> Problem statement: Count the lines below in which "neck" appears, then give that number by itself.

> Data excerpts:

+===+

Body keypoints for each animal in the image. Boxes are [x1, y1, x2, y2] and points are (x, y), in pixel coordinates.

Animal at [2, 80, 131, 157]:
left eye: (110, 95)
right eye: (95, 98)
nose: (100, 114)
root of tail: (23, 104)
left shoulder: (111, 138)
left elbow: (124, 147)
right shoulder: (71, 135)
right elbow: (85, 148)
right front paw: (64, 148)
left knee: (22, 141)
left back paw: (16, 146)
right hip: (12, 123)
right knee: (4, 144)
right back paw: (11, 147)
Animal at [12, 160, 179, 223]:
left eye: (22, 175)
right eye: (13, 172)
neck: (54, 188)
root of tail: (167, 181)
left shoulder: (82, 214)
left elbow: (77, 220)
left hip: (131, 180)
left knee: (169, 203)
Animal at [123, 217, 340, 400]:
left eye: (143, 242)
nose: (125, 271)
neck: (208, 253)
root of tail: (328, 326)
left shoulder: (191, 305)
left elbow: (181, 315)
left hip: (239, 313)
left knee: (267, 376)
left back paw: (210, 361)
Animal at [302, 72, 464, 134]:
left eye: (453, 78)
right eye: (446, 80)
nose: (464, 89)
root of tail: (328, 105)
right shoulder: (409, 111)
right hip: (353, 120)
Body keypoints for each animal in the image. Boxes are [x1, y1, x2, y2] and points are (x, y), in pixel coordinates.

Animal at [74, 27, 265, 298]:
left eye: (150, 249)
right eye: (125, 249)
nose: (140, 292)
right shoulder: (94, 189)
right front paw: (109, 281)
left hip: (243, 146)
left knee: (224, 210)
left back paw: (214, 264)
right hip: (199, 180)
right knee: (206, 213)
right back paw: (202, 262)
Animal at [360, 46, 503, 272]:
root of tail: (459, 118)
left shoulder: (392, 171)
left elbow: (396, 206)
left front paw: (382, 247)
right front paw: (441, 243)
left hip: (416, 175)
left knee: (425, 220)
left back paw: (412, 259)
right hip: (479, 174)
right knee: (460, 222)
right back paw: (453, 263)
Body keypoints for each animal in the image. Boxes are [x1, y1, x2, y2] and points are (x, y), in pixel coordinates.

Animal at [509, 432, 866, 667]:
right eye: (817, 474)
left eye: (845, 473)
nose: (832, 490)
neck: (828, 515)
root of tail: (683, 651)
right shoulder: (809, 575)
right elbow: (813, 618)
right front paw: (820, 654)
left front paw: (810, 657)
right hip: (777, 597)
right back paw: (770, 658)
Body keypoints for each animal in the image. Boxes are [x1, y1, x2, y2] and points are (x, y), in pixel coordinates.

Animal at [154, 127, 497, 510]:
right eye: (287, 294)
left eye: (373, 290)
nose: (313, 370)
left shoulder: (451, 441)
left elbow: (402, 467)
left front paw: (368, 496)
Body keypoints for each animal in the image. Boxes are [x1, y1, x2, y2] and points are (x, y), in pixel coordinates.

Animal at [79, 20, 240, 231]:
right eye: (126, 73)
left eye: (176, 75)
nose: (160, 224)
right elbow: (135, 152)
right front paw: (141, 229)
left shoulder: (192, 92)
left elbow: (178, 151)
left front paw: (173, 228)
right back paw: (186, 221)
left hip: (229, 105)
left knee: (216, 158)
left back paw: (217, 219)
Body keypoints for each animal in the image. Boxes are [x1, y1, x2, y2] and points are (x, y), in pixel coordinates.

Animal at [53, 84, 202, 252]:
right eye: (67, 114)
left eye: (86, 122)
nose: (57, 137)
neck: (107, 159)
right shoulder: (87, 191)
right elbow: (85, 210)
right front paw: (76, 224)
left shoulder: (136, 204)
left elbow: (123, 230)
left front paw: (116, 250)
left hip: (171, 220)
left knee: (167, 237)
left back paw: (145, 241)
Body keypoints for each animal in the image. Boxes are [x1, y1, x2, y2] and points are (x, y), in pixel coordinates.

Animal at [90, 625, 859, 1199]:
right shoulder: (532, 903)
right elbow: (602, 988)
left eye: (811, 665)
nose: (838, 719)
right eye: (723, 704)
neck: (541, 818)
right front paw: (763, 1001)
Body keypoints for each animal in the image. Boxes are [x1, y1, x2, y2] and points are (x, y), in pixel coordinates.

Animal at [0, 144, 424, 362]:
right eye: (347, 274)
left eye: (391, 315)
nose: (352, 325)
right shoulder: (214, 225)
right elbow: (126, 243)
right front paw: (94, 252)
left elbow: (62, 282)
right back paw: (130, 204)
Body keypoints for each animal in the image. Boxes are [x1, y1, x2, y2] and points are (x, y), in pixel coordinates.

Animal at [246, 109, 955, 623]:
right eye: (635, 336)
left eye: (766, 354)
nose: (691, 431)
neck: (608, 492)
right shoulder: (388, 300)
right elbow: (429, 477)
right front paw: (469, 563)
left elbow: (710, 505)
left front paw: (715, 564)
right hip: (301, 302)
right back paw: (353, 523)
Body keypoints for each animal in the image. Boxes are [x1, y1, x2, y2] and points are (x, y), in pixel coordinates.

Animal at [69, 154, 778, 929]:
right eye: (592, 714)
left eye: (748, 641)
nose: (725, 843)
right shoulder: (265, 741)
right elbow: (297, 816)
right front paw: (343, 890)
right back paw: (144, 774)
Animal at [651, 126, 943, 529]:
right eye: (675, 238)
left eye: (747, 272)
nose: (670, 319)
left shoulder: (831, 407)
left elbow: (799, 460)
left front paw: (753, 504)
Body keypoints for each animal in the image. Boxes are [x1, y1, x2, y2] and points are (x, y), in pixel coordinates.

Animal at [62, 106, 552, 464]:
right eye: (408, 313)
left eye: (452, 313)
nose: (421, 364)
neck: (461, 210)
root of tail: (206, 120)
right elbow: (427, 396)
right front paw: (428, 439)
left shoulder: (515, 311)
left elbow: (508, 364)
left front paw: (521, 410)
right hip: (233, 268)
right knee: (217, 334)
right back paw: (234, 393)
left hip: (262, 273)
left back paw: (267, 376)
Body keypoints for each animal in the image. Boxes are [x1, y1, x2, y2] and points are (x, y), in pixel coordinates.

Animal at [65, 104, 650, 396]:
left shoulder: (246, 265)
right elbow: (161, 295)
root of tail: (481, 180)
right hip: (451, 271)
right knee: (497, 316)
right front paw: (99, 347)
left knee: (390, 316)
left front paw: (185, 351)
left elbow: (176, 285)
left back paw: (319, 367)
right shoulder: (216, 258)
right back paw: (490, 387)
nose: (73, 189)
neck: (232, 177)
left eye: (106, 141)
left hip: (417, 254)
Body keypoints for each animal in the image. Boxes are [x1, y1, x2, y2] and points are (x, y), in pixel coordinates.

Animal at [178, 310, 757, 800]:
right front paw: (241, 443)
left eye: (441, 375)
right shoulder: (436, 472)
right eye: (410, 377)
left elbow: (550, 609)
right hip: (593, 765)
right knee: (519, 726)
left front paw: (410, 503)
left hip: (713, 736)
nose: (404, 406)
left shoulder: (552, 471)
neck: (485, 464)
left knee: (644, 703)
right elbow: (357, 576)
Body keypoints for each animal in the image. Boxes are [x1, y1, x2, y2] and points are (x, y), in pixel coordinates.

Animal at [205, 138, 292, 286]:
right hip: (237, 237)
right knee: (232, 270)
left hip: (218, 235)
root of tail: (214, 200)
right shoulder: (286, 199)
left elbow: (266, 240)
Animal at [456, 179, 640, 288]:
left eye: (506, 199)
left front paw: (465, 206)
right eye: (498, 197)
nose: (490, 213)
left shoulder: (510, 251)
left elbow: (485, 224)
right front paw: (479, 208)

+===+

> Answer section: 9